The last was from a ride guide..."we're not going to ride that section because the tandem can't ride it"...after voicing our opinion of don't let us stop you, (we had already ridden the section clean once earlier), our guide took us on another trail, with caution belching from his mouth we and several singles entered and rode the section. As luck would have it, the ride guide couldn't make one climb, I yelled make a hole. He too had wide eyes as the tandem roosted him heading upward over the hack. He was quiet as a church mouse after that.
Also proclaimed by the event photographer..." if you can ride that, I'll kiss your ass", he is now indebted to us.

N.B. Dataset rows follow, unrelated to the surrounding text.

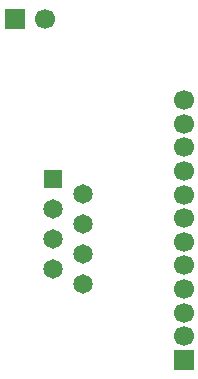
<source format=gbs>
G04*
G04 #@! TF.GenerationSoftware,Altium Limited,Altium Designer,21.3.1 (25)*
G04*
G04 Layer_Color=16711935*
%FSLAX44Y44*%
%MOMM*%
G71*
G04*
G04 #@! TF.SameCoordinates,1899EECA-0796-468C-8384-63A2F62C21E4*
G04*
G04*
G04 #@! TF.FilePolarity,Negative*
G04*
G01*
G75*
%ADD19C,1.6500*%
%ADD20R,1.6500X1.6500*%
%ADD21C,1.7000*%
%ADD22R,1.7000X1.7000*%
%ADD23R,1.7000X1.7000*%
D19*
X129400Y192250D02*
D03*
X154800Y179550D02*
D03*
Y204950D02*
D03*
X129400Y217650D02*
D03*
X154800Y230350D02*
D03*
X129400Y243050D02*
D03*
X154800Y255750D02*
D03*
D20*
X129400Y268450D02*
D03*
D21*
X240000Y135000D02*
D03*
Y155000D02*
D03*
Y175000D02*
D03*
Y195000D02*
D03*
Y235000D02*
D03*
Y215000D02*
D03*
X122420Y403920D02*
D03*
X240000Y335000D02*
D03*
Y315000D02*
D03*
Y295000D02*
D03*
Y275000D02*
D03*
Y255000D02*
D03*
D22*
X97020Y403920D02*
D03*
D23*
X240000Y115000D02*
D03*
M02*

</source>
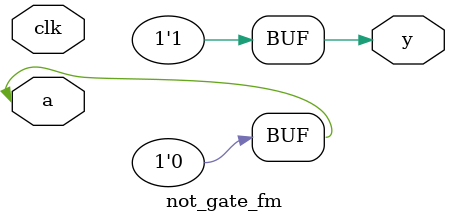
<source format=v>
module not_gate_fm(clk,a,y);
    input clk;
    input a;
    output y;

    assign a = 1'b0;
    assign y = ~a;
endmodule
</source>
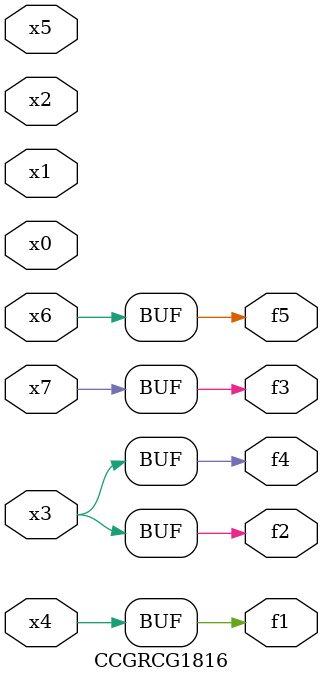
<source format=v>
module CCGRCG1816(
	input x0, x1, x2, x3, x4, x5, x6, x7,
	output f1, f2, f3, f4, f5
);
	assign f1 = x4;
	assign f2 = x3;
	assign f3 = x7;
	assign f4 = x3;
	assign f5 = x6;
endmodule

</source>
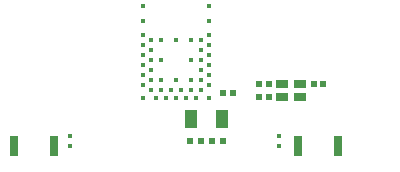
<source format=gtp>
G04*
G04 #@! TF.GenerationSoftware,Altium Limited,Altium Designer,21.6.4 (81)*
G04*
G04 Layer_Color=8421504*
%FSLAX44Y44*%
%MOMM*%
G71*
G04*
G04 #@! TF.SameCoordinates,6379334F-7AA2-413A-8348-2233F6679C20*
G04*
G04*
G04 #@! TF.FilePolarity,Positive*
G04*
G01*
G75*
%ADD14C,0.0100*%
%ADD15R,0.6200X0.6200*%
%ADD16R,0.3500X0.3600*%
%ADD17R,0.5200X0.5500*%
%ADD18R,0.8000X1.7000*%
%ADD19R,0.4000X0.4000*%
%ADD20R,1.0000X1.5500*%
%ADD21R,1.0000X0.8000*%
D14*
X381250Y77250D02*
D03*
X368550D02*
D03*
X381250Y89950D02*
D03*
X368550D02*
D03*
X381250Y102650D02*
D03*
X368550D02*
D03*
D15*
X248500Y141000D02*
D03*
X239500D02*
D03*
X221000Y100250D02*
D03*
X212000D02*
D03*
X230750D02*
D03*
X239750D02*
D03*
D16*
X287250Y95500D02*
D03*
Y103900D02*
D03*
X110500Y103950D02*
D03*
Y95550D02*
D03*
D17*
X270500Y148000D02*
D03*
X278500D02*
D03*
Y137000D02*
D03*
X270500D02*
D03*
X316500Y148000D02*
D03*
X324500D02*
D03*
D18*
X337000Y95500D02*
D03*
X303000D02*
D03*
X97000D02*
D03*
X63000D02*
D03*
D19*
X212750Y151250D02*
D03*
X187250D02*
D03*
Y185250D02*
D03*
X227750Y201750D02*
D03*
X221250Y185250D02*
D03*
Y176750D02*
D03*
Y168250D02*
D03*
X212750D02*
D03*
X200000Y151250D02*
D03*
X187250Y168250D02*
D03*
X227750Y214000D02*
D03*
Y189500D02*
D03*
Y181000D02*
D03*
Y172500D02*
D03*
Y164000D02*
D03*
X221250Y151250D02*
D03*
X227750Y136250D02*
D03*
X217000D02*
D03*
X208500D02*
D03*
X200000D02*
D03*
X191500D02*
D03*
X221250Y159750D02*
D03*
X227750Y155500D02*
D03*
Y147000D02*
D03*
X221250Y142750D02*
D03*
X212750D02*
D03*
X204250D02*
D03*
X195750D02*
D03*
X187250D02*
D03*
X183000Y136250D02*
D03*
X172250Y214000D02*
D03*
Y201750D02*
D03*
Y189500D02*
D03*
Y181000D02*
D03*
Y172500D02*
D03*
Y164000D02*
D03*
Y155500D02*
D03*
Y147000D02*
D03*
Y136250D02*
D03*
X178750Y185250D02*
D03*
Y176750D02*
D03*
Y168250D02*
D03*
Y159750D02*
D03*
Y151250D02*
D03*
Y142750D02*
D03*
X212750Y185250D02*
D03*
X200000D02*
D03*
D20*
X238750Y118750D02*
D03*
X212750D02*
D03*
D21*
X305000Y137000D02*
D03*
X290000D02*
D03*
Y148000D02*
D03*
X305000D02*
D03*
M02*

</source>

Yes it was good weekend for us, especially the girl that rides on the back, I'm super proud of her and excited to let others know.
Our stokers all deserve a lot of credit for putting up with us at times.
Personal soapbox being dismantled now.
Last edited by PMK; 11-14-10 at 07:34 PM.
2006 Co-Motion Roadster, flat bars, discs and carbon fibre fork, size 22 / 19
2006 Ventana ECDM full suspension mountain tandem
Some single bikes and a couple of KTM's
And most important, someone special that enjoys them with me (except the KTM's)
"Oh look, a handicapped bike" We ride a recumbent tandem
Trek Fuel XC MTB, Giant OCR Road Bike, Rans Screamer - Tandem
Finally heard a new one (for us)..."Be careful. She is following you way too close".
Most awkward was when some teenagers in a rural village in the Czech Republic asked. Given their likely standard of living at the time, I made up some low price in euros (like 800 euros or something) and left it at that. Even that price seemed to amaze them.
What I jokingly used to say to roadies on our normal route, when they would pass us on one particular hill: "There's no glory in passing a tandem with a baby trailer going uphill!"
I used to do a ride before I got the Tandem on a solo. 100 miles offroad and 10,000ft of climbing. Probably the hardest 1 day ride offroad in the UK. Then in 2003 we did it on the Tandem. It was pointed out by the organisor that although many Tandems had started in previous years- no tandem had ever completed the ride. Nothing like boosting your confidence. And we did finish the ride by the way- First Tandem to complete the organised 100 miler.
But that first year and on the second to last climb-We caught a group of riders going up. They looked shattered but the pilot started talking to the last rider as he drew along side him. The other rider was moaning that it was about time he gave up these long rides- he was getting too old. Then he mentioned- Did you see those old riders on the tandem. They have no chance of finishing so he could not see why they entered. He reckoned the two riders were over 40 and the old one on the back must have been 50 at least. I then piped up that the Tandem was still going and the stoker was 55. He then realised another rider was there and looked back to see the Tandem. Red faced did not come into it--but we could not stop laughing.
How long was I in the army? Five foot seven.
We were climbing Glendora Mountain Road in southern California shortly after a mountain lion sighting in the local news.
Another rider in the group joked about how excited a mountain lion must get when it sees a tandem... "Shish kebob!"